# Next Weekend Bank Holiday



## rocky1968 (Nov 10, 2011)

next week end is bank holiday any ideas where to go i am in midlands


----------



## barryd (May 9, 2008)

What sort of stuff do you like? If it was me for a short 3 day trip I wouldnt go far. Probably go wilding in the Lake District which is only an hour for us. Wales? Peak District?


----------



## GerryD (Sep 20, 2007)

Many rallies are likely to be cancelled due to waterlogged ground. Most campsites are already fully booked.
Gerry


----------



## barryd (May 9, 2008)

Thats what I like about wild camping. You dont have to book or worry about full campsites or CL's and the majority of spots that we have stopped on are either gravel car parks or picnic spots or tarmac.
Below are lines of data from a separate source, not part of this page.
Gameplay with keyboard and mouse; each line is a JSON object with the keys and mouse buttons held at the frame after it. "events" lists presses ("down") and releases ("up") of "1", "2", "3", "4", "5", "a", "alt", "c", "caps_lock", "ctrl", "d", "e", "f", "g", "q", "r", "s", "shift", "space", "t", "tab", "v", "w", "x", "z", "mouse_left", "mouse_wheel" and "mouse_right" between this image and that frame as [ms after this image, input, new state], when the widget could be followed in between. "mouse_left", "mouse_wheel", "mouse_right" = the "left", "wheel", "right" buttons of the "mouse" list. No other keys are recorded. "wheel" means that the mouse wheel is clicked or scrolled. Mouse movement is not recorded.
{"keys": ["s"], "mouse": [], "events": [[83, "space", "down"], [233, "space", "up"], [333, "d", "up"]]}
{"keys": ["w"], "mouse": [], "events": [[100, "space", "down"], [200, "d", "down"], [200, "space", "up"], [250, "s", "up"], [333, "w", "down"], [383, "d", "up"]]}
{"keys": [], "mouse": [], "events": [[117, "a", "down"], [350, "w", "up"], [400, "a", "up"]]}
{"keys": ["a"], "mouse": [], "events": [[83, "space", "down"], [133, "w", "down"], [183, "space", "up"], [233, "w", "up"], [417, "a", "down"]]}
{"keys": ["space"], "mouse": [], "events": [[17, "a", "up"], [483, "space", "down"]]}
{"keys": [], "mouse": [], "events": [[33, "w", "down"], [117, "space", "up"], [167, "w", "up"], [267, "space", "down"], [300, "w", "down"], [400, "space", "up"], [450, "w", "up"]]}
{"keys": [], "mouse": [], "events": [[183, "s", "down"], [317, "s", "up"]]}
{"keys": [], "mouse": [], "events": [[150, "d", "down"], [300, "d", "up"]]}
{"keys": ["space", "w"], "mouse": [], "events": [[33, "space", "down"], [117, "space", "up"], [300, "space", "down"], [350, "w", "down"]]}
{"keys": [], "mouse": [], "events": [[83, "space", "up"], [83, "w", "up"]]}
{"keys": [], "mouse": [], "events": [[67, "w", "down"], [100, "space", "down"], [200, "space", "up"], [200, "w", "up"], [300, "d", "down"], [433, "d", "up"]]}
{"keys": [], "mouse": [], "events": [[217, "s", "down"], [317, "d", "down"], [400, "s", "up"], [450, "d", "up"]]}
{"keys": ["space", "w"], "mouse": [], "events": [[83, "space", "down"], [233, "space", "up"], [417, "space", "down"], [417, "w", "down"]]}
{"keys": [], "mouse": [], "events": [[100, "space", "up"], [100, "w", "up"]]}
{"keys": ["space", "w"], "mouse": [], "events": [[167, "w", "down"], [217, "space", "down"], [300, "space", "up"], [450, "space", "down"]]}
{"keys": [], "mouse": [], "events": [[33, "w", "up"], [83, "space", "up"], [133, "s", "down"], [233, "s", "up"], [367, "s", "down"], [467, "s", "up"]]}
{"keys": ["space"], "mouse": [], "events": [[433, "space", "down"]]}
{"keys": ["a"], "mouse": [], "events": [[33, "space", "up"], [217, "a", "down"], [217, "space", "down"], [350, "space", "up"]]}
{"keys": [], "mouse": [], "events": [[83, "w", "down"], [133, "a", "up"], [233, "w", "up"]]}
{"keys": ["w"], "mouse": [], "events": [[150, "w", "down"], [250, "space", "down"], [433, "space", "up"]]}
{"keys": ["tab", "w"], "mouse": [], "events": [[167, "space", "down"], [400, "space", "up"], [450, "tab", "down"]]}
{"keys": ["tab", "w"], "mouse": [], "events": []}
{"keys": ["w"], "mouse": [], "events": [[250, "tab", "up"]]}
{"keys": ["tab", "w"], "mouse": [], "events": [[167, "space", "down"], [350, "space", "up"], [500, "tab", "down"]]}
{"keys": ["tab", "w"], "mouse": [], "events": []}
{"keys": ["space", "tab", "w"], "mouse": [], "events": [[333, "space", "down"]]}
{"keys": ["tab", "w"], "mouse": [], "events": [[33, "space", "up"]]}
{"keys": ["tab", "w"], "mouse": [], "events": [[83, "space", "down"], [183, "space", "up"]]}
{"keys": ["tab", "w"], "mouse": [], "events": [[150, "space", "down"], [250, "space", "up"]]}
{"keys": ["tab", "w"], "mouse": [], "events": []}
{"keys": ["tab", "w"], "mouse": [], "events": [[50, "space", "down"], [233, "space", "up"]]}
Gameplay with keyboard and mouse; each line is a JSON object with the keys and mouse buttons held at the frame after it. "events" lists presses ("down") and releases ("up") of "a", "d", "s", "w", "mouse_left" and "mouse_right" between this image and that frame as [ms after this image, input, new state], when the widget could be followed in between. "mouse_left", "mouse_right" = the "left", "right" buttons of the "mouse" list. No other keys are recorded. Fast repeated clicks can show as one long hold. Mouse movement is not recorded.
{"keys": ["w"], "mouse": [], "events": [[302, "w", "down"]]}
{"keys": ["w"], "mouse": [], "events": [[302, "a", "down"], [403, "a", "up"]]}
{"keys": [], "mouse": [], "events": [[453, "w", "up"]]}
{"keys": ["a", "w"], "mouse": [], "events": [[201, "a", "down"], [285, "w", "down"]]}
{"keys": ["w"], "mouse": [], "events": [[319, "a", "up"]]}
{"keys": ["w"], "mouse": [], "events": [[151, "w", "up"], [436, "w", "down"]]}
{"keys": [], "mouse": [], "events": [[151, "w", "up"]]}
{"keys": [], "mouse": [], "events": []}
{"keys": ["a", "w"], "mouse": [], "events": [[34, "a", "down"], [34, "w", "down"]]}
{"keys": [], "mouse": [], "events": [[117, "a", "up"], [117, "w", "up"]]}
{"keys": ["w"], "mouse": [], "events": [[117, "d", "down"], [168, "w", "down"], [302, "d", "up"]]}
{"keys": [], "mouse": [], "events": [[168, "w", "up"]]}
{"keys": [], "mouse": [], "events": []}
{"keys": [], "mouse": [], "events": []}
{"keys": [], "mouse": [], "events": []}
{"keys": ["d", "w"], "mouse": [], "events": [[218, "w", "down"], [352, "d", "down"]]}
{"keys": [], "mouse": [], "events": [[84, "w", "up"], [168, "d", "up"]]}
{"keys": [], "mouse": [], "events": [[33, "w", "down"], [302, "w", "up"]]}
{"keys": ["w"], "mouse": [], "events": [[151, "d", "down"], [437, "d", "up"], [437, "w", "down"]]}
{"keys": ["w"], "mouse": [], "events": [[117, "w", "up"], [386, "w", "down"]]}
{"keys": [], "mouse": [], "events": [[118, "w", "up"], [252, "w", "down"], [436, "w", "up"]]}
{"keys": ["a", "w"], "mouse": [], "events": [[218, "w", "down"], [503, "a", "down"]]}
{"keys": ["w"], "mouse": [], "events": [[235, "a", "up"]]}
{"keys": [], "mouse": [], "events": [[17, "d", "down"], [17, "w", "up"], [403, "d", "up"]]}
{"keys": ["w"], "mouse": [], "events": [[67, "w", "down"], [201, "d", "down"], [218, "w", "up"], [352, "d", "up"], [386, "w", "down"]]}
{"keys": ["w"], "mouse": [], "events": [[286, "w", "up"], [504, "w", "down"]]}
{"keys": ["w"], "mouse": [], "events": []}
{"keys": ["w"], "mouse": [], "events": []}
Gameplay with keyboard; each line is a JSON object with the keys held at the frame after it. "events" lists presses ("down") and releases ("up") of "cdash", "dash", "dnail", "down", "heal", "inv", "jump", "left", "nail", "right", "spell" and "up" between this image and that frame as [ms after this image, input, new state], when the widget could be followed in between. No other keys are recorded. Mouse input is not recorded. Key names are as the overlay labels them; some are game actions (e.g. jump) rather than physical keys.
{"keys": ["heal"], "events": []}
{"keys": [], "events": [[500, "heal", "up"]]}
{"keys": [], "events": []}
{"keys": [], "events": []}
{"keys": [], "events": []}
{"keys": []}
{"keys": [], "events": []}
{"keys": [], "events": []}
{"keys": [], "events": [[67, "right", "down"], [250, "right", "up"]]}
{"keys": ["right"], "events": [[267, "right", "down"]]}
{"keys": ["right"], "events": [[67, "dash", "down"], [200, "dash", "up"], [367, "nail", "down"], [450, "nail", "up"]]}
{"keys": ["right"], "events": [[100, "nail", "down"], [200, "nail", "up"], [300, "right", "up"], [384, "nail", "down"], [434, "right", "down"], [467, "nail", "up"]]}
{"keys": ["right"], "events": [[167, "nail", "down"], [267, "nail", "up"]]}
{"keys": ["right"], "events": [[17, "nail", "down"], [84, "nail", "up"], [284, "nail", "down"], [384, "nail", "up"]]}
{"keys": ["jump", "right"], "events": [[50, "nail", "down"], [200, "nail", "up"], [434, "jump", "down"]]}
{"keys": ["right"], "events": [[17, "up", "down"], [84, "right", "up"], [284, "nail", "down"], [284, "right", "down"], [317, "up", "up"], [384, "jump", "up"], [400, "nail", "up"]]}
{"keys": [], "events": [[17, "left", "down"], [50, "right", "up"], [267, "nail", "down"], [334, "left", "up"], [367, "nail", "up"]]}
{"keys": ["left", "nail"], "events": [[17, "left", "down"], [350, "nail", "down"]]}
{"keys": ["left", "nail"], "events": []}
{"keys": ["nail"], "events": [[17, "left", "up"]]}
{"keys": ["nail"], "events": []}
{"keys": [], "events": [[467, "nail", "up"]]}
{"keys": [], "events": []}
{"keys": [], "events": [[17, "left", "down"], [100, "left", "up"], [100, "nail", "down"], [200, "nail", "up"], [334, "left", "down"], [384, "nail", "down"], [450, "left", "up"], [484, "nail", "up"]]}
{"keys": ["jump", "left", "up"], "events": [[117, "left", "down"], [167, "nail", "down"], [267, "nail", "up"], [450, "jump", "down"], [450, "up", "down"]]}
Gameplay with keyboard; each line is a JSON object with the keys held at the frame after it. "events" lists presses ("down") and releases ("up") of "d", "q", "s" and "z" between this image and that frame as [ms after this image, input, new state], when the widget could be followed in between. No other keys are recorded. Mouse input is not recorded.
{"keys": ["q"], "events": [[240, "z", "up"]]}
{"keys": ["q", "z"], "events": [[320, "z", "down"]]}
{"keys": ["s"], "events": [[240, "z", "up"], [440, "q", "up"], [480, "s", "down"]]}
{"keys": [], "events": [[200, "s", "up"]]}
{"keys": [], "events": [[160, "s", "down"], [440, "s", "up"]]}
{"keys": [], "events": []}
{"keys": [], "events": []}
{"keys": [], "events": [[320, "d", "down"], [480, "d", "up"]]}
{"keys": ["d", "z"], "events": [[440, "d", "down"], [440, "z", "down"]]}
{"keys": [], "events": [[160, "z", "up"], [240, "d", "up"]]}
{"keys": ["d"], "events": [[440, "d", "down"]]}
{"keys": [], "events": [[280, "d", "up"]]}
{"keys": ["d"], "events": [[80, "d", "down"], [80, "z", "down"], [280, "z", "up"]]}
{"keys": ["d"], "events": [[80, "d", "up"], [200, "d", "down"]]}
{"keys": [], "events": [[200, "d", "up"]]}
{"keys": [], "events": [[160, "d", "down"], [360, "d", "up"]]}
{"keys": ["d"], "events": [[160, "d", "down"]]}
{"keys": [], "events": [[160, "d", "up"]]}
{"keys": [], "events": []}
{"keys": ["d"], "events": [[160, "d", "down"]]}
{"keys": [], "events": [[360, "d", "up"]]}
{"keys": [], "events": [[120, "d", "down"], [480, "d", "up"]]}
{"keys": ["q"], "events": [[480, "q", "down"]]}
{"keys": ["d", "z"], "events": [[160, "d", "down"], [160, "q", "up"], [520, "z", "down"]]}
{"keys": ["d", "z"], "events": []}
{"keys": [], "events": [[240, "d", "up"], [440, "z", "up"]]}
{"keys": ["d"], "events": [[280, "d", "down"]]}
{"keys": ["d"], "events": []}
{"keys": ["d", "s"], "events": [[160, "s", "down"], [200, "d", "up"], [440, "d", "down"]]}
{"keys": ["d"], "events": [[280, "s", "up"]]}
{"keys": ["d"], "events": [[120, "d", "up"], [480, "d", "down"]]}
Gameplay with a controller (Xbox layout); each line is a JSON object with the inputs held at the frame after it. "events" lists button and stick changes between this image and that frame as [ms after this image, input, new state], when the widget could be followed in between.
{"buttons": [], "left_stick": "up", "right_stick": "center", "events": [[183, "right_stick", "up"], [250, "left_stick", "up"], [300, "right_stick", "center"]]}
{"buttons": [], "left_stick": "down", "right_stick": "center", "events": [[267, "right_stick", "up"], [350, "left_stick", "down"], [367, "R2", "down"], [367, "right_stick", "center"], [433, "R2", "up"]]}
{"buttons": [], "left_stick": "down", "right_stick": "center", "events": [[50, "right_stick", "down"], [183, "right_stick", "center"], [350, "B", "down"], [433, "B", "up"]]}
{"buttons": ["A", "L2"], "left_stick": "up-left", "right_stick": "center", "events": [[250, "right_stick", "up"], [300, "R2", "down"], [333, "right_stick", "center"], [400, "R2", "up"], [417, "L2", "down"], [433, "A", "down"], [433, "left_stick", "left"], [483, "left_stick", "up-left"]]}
Very few are just grass.


----------



## Mrplodd (Mar 4, 2008)

I would think a wise investment would be a periscope, snorkel, fins, life jackets and a wet suits for everyone :lol: :lol: 

Have you seen the 5 day forecast??? If not you might like to look at it before finalising any plans!!


----------



## bmb1uk (Jul 8, 2009)

Shuggy68 said:


> next week end is bank holiday any ideas where to go i am in midlands


you could try huttoft car terrace on the east coast,park next to beach free


----------



## mrbricolage (Jun 30, 2008)

bmb1uk said:


> Shuggy68 said:
> 
> 
> > next week end is bank holiday any ideas where to go i am in midlands
> ...


 :lol:


----------



## Briarose (Oct 9, 2007)

bmb1uk said:


> Shuggy68 said:
> 
> 
> > next week end is bank holiday any ideas where to go i am in midlands
> ...


Ermn check first before setting off......the council working their way from Moggs Eye to all the car parks up there......the dreaded height barriers.


----------



## steco1958 (Mar 5, 2009)

Hugh

If I was not working (Peterborough)

I would be off to Ashurst in the new forest, it may be a little wet, however because of that there will be less tents than usual, and there are some wonderful pitches big enough and strong enough to hold a MH of your size.

Some nice places to visit also.

Steve


----------



## gnscloz (Oct 4, 2008)

hereford c&cc club site, one of nicest sites been on 
weather forecast sat sun and mon not too bad :lol:


----------